• Texte présenté:
-- -- --

L’océan Arctique, berceau de la biodiversité virale

© François Aurat / Fondation Tara Océan

Tara Oceans

Ann C Gregory, Ahmed A Zayed, Nádia Conceição-Neto, Ben Temperton, Ben Bolduc, Adriana Alberti, Mathieu Ardyna, Ksenia Arkhipova, Margaux Carmichael, Corinne Cruaud, Céline Dimier, Guillermo Domínguez-Huerta, Joannie Ferland, Stefanie Kandels-Lewis, Yunxiao Liu, Claudie Marec, Stéphane Pesant, Marc Picheral, Sergey Pisarev, Julie Poulain, Jean-Éric Tremblay, Dean Vik, Tara Oceans coordinators, Marcel Babin, Chris Bowler, Alexander I Culley, Colomban de Vargas, Bas E Dutilh, Daniele Iudicone, Lee Karp-Boss, Simon Roux, Shinichi Sunagawa, Patrick Wincker, & Matthew B Sullivan.

Publié le 25 avril 2019 - Voir en ligne (anglais)

Points clés

- L’assemblage métagénomique de 145 viromes marins a mis en évidence 195 728 populations virales
- La cartographie génétique a révélé des limites séquentielles discrètes parmi plus de 99 % des populations virales
- Les communautés virales de l’océan mondial peuvent être séparées en cinq zones écologiques distinctes
- Macrodiversité et microdiversité virales ne suivent pas la variation latitudinale de la diversité

Résumé

Les microbes contrôlent la plupart des écosystèmes et sont modulés par les virus, qui affectent leur durée de vie, flux génétique et production métabolique. Cependant, les impacts de la diversité virale au niveau écosystémique restent difficiles à évaluer, en raison de problèmes de classification et de certains génomes de référence. Nous établissons ici un jeu de données, plus que décuplé, de l’ADN du virome de l’océan mondial, comprenant désormais 195 728 populations virales, dont celles de l’océan Arctique, et montrons que ces populations forment des groupes génotypiques discrets. Les analyses métacommunautaires révèlent cinq zones écologiques à travers l’océan mondial, y compris deux régions arctiques distinctes. Entre ces zones, des caractéristiques et moteurs locaux et mondiaux de la communauté virale ont été établis, tant au niveau de la macrodiversité (diversité interpopulation) que de la microdiversité (variations génétiques intrapopulation). Ces caractéristiques sont parfois, mais pas toujours, similaires à celles des macro-organismes. Elles ont, de plus, révélé que les eaux de surface des régions tempérées, tropicales et arctiques, constituent des points chauds de la diversité biologique et permis de formuler des hypothèses mécanistiques susceptibles d’expliquer ces phénomènes. Cette nouvelle compréhension des virus océaniques est essentielle pour une intégration plus large dans les modèles écosystémiques.

-- -- --

• Objectif: Recopiez, s'il vous plaît, le passage du texte en commençant par « Ann C Gregory, Ahmed » et en allant jusqu'à « Matthew B Sullivan. », où « coordinators » devient « coordinateurs ».

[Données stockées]
-- -- --

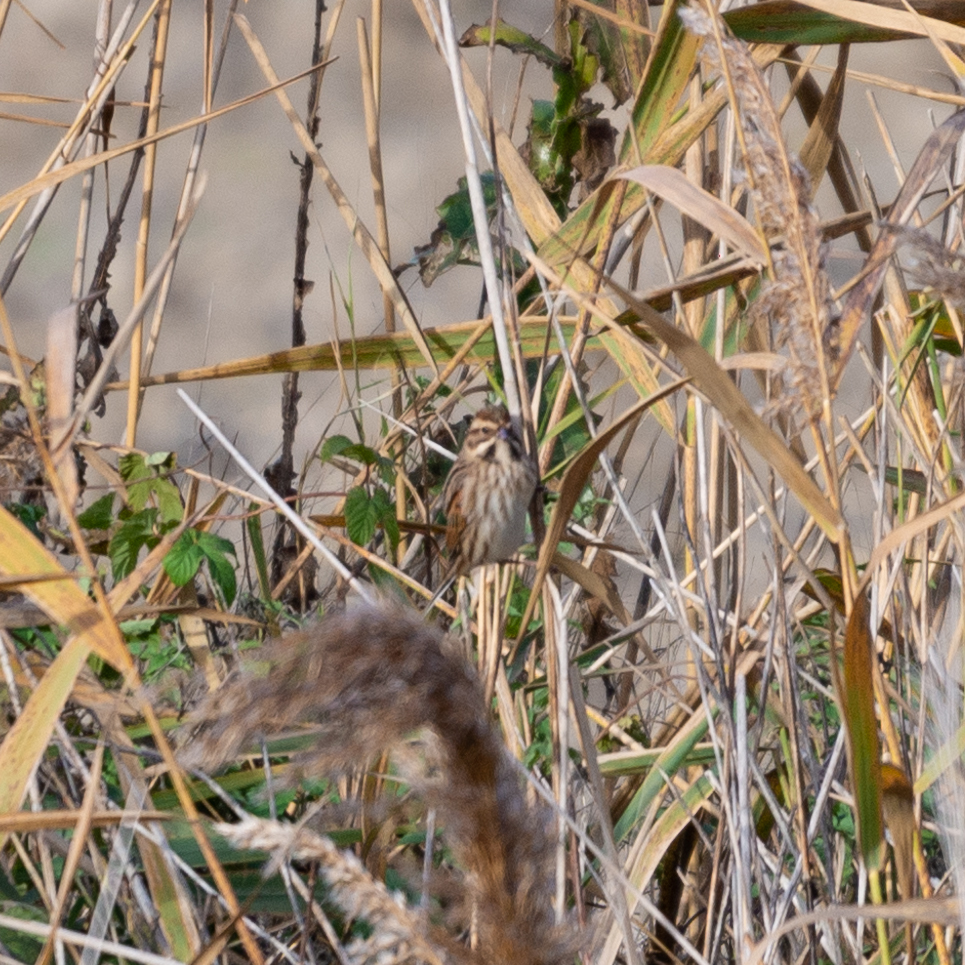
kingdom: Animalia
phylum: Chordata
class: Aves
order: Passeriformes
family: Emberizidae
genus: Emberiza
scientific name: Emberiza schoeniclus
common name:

-- -- --

• Corrigé:
Ann C Gregory, Ahmed A Zayed, Nádia Conceição-Neto, Ben Temperton, Ben Bolduc, Adriana Alberti, Mathieu Ardyna, Ksenia Arkhipova, Margaux Carmichael, Corinne Cruaud, Céline Dimier, Guillermo Domínguez-Huerta, Joannie Ferland, Stefanie Kandels-Lewis, Yunxiao Liu, Claudie Marec, Stéphane Pesant, Marc Picheral, Sergey Pisarev, Julie Poulain, Jean-Éric Tremblay, Dean Vik, Tara Oceans coordinateurs, Marcel Babin, Chris Bowler, Alexander I Culley, Colomban de Vargas, Bas E Dutilh, Daniele Iudicone, Lee Karp-Boss, Simon Roux, Shinichi Sunagawa, Patrick Wincker, & Matthew B Sullivan.